◆ WHAT THE EXERCISE ASKS: Whenever the string "Написать" appears in a line below, please copy the line out.

◆ RECORDS PROVIDED:
----

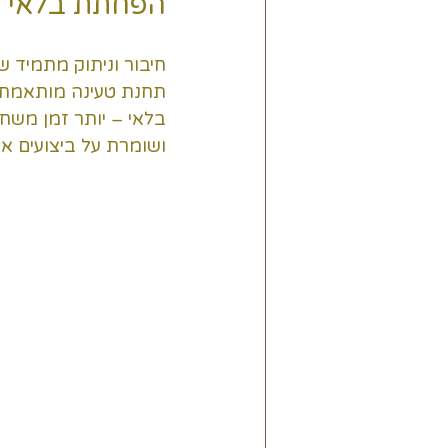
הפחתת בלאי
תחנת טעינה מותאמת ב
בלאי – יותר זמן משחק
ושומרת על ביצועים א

----

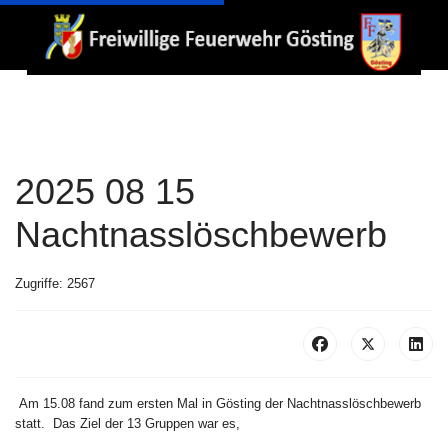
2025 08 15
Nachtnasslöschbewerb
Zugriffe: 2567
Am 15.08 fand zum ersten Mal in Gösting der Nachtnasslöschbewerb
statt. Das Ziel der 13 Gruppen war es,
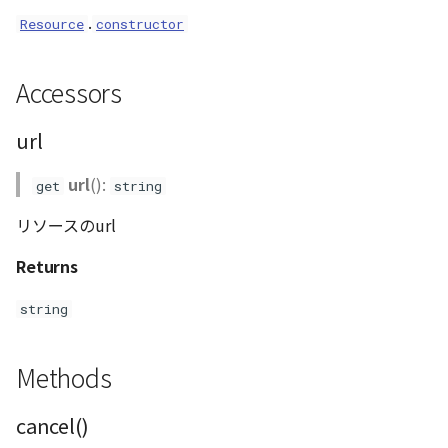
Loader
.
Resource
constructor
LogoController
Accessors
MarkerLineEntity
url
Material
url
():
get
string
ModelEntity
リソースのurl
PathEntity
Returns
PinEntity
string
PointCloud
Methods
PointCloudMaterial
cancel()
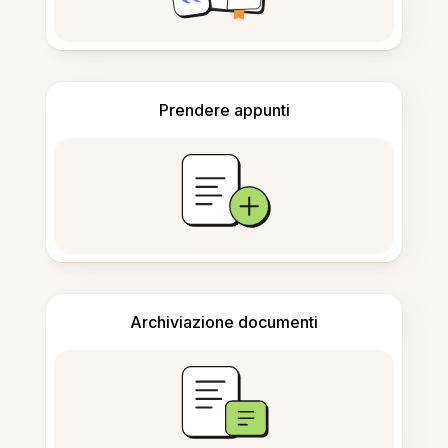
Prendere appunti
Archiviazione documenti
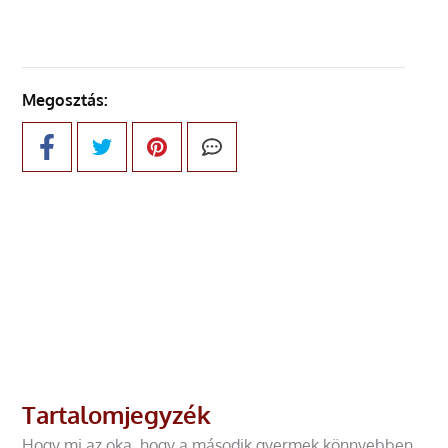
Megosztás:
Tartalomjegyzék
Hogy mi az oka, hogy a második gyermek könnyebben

----

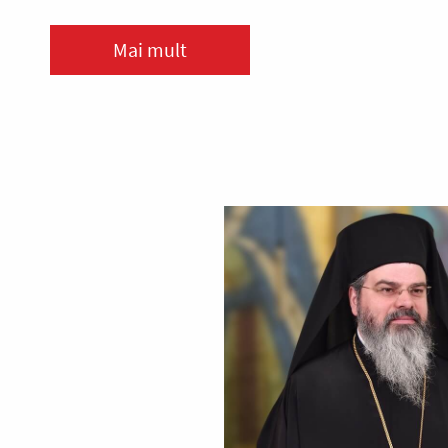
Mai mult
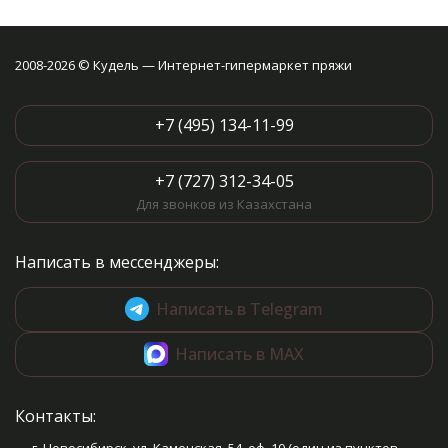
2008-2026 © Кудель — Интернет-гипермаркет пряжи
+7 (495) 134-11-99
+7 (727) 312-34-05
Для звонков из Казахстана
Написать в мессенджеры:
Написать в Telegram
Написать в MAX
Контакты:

----

◆ EXPECTED OUTPUT:
Написать в мессенджеры:
Написать в Telegram
Написать в MAX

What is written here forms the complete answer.